Will you quote the lines verbatim, starting at the line that contains "3. Key-Value Pair Extraction: Advanced Meth" and continuing through the very last line? Leave the pictures out of your answer.

***** Records for the exercise *****

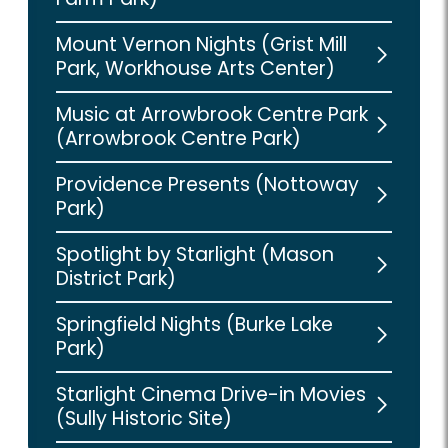
Mount Vernon Nights (Grist Mill
Park, Workhouse Arts Center)
Music at Arrowbrook Centre Park
(Arrowbrook Centre Park)
Providence Presents (Nottoway
Park)
Spotlight by Starlight (Mason
District Park)
Springfield Nights (Burke Lake
Park)
Starlight Cinema Drive-in Movies
(Sully Historic Site)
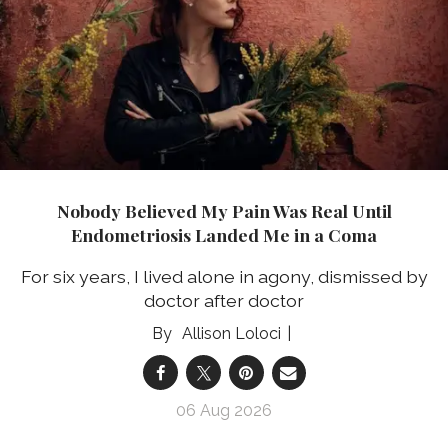
Nobody Believed My Pain Was Real Until
Endometriosis Landed Me in a Coma
For six years, I lived alone in agony, dismissed by
doctor after doctor
Allison Loloci
06 Aug 2026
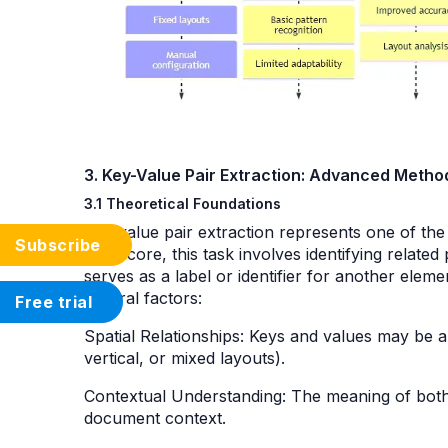
3. Key-Value Pair Extraction: Advanced Meth
3.1 Theoretical Foundations
Key-value pair extraction represents one of th
Subscribe
At its core, this task involves identifying relat
serves as a label or identifier for another elem
several factors:
Free trial
Spatial Relationships: Keys and values may be ar
vertical, or mixed layouts).
Contextual Understanding: The meaning of both
document context.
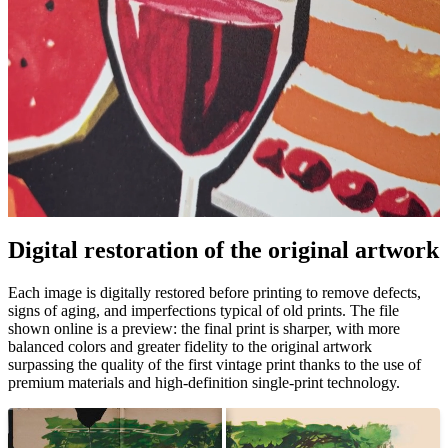
Digital restoration of the original artwork
Unm
Each image is digitally restored before printing to remove defects,
signs of aging, and imperfections typical of old prints. The file
shown online is a preview: the final print is sharper, with more
balanced colors and greater fidelity to the original artwork
surpassing the quality of the first vintage print thanks to the use of
premium materials and high-definition single-print technology.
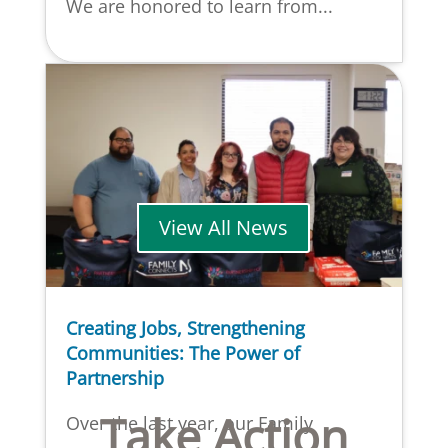
We are honored to learn from...
View All News
Creating Jobs, Strengthening
Communities: The Power of
Partnership
Take Action
Over the last year, our Family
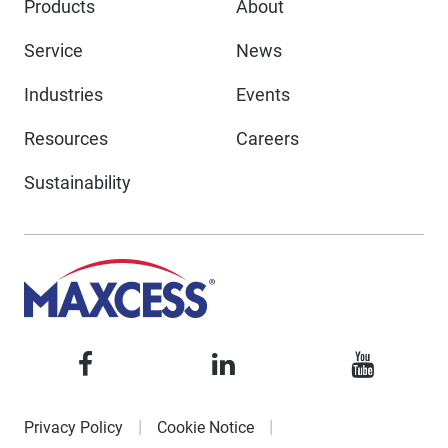
Products
About
Service
News
Industries
Events
Resources
Careers
Sustainability
Privacy Policy
Cookie Notice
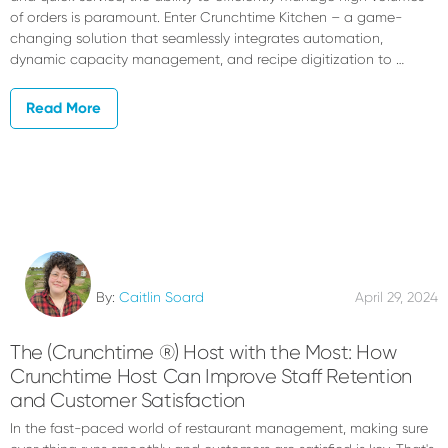
of orders is paramount. Enter Crunchtime Kitchen – a game-
changing solution that seamlessly integrates automation,
dynamic capacity management, and recipe digitization to …
Read More
By:
Caitlin Soard
April 29, 2024
The (Crunchtime ®) Host with the Most: How
Crunchtime Host Can Improve Staff Retention
and Customer Satisfaction
In the fast-paced world of restaurant management, making sure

*****

Written answer -
3. Key-Value Pair Extraction: Advanced Meth
3.1 Theoretical Foundations
Key-value pair extraction represents one of th
Subscribe
At its core, this task involves identifying relat
serves as a label or identifier for another elem
several factors:
Free trial
Spatial Relationships: Keys and values may be ar
vertical, or mixed layouts).
Contextual Understanding: The meaning of both
document context.
Digital restoration of the original artwork
Unm
Each image is digitally restored before printing to remove defects,
signs of aging, and imperfections typical of old prints. The file
shown online is a preview: the final print is sharper, with more
balanced colors and greater fidelity to the original artwork
surpassing the quality of the first vintage print thanks to the use of
premium materials and high-definition single-print technology.
We are honored to learn from...
View All News
Creating Jobs, Strengthening
Communities: The Power of
Partnership
Take Action
Over the last year, our Family
Products
About
Service
News
Industries
Events
Resources
Careers
Sustainability
Privacy Policy
Cookie Notice
of orders is paramount. Enter Crunchtime Kitchen – a game-
changing solution that seamlessly integrates automation,
dynamic capacity management, and recipe digitization to …
Read More
By:
Caitlin Soard
April 29, 2024
The (Crunchtime ®) Host with the Most: How
Crunchtime Host Can Improve Staff Retention
and Customer Satisfaction
In the fast-paced world of restaurant management, making sure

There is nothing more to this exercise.